• **Task details**: In the records below, count the lines that contain the string "Ilves", matching case exactly. Reply with only the number.

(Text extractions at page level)
Start of Block

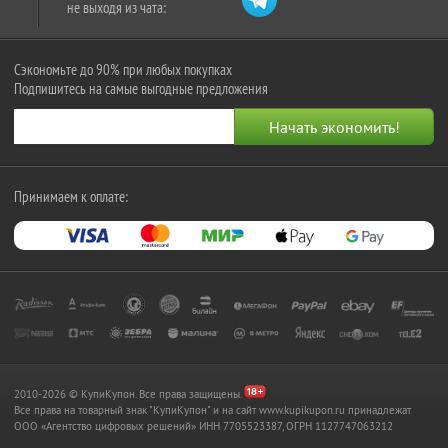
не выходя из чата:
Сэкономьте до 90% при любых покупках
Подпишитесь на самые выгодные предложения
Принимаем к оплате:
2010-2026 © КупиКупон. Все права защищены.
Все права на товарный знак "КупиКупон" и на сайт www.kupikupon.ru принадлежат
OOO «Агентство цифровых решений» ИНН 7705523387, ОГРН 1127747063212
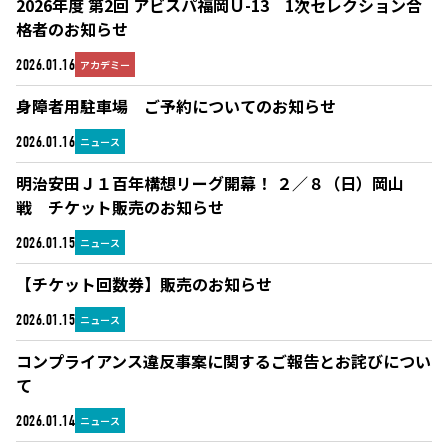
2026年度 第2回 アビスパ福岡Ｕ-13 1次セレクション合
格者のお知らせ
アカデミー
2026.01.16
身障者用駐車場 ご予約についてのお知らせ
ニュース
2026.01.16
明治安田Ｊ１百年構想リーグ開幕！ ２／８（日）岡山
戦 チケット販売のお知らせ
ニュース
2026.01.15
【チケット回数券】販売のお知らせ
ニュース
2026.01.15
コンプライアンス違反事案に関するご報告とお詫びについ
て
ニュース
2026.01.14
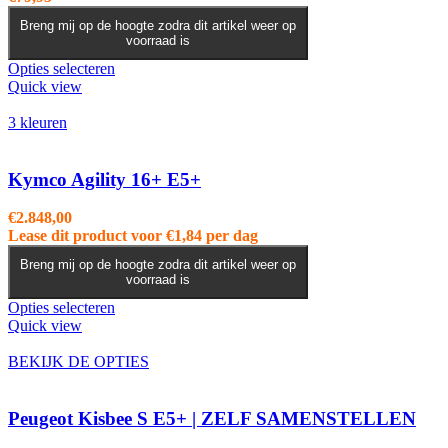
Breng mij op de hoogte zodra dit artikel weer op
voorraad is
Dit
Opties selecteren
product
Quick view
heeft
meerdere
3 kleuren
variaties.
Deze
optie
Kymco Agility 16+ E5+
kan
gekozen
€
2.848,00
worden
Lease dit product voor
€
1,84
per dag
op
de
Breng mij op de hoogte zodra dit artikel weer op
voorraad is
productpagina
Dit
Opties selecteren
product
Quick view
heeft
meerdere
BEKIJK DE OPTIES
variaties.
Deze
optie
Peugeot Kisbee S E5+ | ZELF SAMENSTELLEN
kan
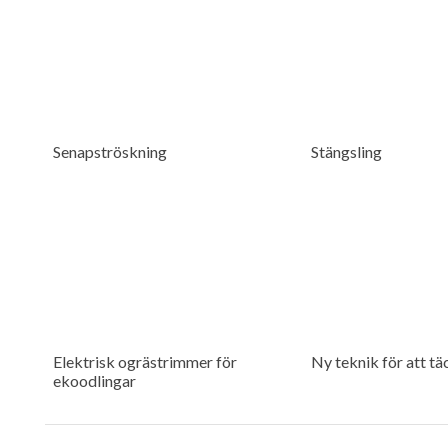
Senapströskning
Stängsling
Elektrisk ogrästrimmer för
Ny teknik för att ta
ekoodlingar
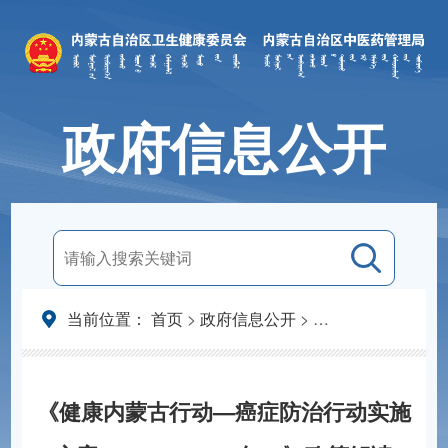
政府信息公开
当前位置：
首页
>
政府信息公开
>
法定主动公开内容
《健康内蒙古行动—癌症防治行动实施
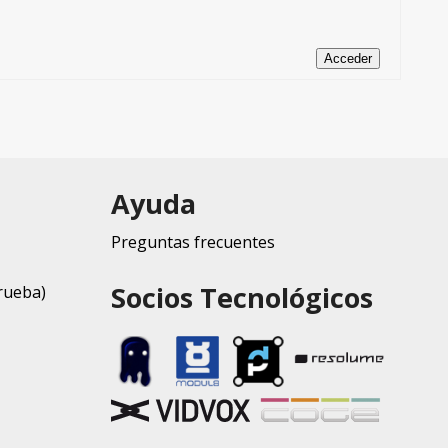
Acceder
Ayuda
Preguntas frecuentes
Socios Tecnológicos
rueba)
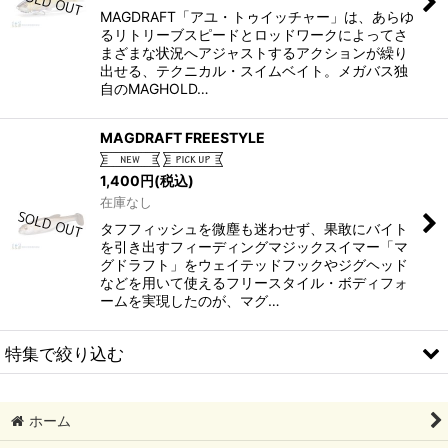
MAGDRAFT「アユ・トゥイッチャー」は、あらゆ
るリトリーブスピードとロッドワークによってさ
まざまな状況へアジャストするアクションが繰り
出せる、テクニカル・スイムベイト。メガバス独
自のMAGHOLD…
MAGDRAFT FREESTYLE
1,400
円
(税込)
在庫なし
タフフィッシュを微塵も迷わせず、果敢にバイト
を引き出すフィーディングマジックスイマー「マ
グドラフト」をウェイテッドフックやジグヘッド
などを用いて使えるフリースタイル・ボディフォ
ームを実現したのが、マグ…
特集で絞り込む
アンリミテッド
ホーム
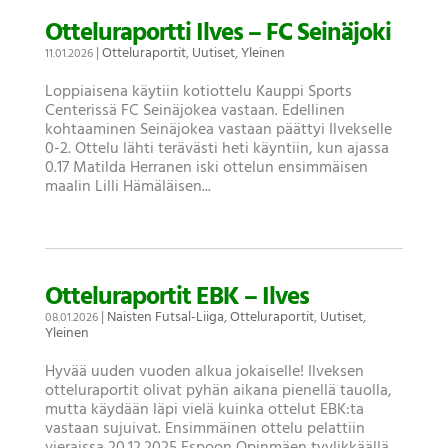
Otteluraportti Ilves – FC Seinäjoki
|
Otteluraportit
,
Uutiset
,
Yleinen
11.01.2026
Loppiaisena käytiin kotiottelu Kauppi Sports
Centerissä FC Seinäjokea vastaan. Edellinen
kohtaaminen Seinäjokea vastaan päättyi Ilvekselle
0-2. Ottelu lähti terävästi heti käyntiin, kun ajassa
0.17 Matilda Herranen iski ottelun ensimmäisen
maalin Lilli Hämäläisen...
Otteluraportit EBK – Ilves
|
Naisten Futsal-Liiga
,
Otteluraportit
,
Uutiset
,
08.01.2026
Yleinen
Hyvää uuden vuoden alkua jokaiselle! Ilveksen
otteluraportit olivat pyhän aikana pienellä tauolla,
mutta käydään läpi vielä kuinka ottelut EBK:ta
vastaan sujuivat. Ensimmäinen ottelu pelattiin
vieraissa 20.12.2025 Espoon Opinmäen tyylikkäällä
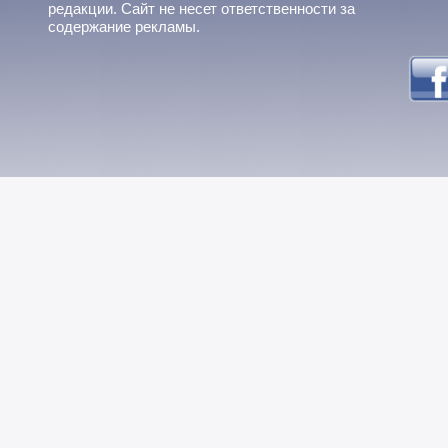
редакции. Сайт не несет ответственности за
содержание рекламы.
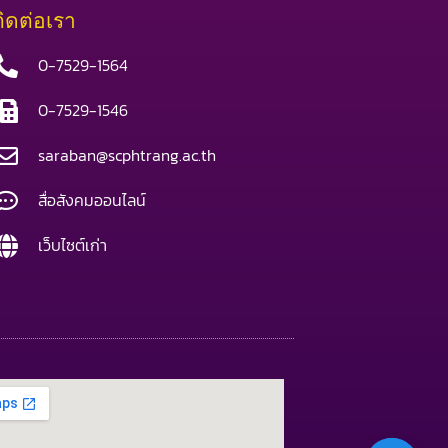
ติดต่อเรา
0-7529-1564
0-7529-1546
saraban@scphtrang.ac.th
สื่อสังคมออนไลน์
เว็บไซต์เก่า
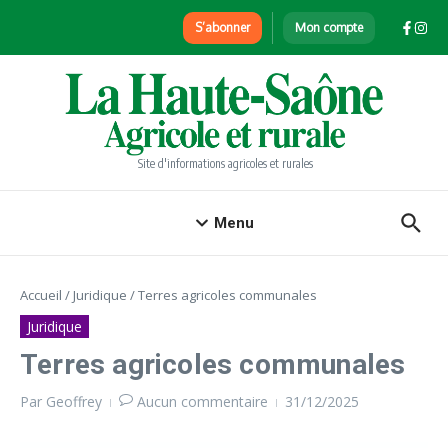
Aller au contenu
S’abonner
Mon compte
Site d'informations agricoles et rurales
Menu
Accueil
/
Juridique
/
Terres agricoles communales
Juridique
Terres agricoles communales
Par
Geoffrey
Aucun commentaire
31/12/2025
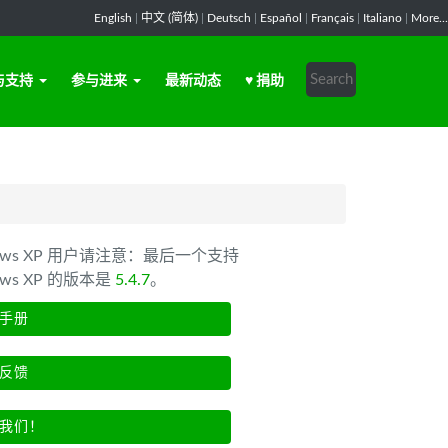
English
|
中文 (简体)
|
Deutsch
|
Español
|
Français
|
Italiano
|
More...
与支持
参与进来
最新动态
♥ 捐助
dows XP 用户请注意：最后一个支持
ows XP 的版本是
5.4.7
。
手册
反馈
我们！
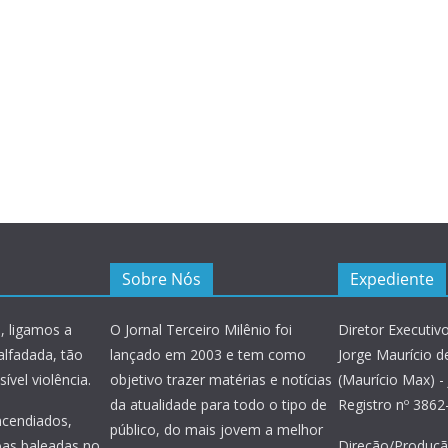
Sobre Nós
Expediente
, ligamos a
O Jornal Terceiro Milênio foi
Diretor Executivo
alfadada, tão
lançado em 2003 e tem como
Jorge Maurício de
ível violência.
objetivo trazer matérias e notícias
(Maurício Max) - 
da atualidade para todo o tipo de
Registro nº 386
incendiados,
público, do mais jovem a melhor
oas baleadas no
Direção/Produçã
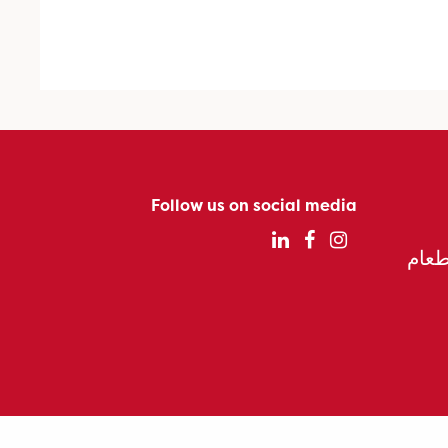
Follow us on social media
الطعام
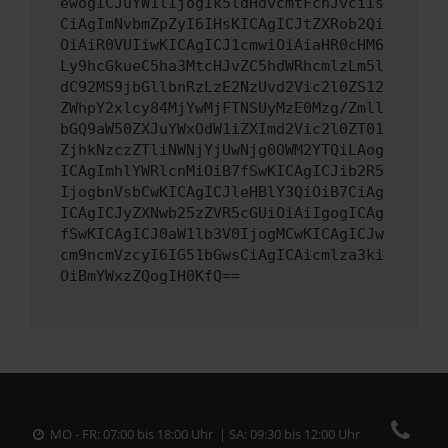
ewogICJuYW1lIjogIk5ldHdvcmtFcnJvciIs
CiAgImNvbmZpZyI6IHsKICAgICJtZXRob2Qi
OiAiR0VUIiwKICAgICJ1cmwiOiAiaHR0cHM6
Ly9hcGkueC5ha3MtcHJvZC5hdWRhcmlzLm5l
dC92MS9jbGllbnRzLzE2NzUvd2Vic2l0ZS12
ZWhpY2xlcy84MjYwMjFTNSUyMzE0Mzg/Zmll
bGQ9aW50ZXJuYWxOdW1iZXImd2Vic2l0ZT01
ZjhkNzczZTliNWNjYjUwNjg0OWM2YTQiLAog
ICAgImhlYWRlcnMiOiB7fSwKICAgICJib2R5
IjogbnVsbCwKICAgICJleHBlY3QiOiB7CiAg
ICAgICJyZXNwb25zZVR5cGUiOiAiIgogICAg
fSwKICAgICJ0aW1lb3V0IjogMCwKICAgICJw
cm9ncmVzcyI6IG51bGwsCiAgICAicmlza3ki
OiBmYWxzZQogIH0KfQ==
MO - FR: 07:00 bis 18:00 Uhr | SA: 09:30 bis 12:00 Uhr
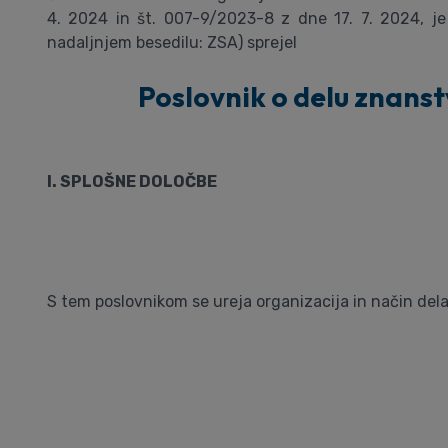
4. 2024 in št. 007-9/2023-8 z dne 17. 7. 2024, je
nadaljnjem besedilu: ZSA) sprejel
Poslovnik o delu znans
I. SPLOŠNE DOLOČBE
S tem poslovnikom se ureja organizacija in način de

End of Block

• **Final answer**: 2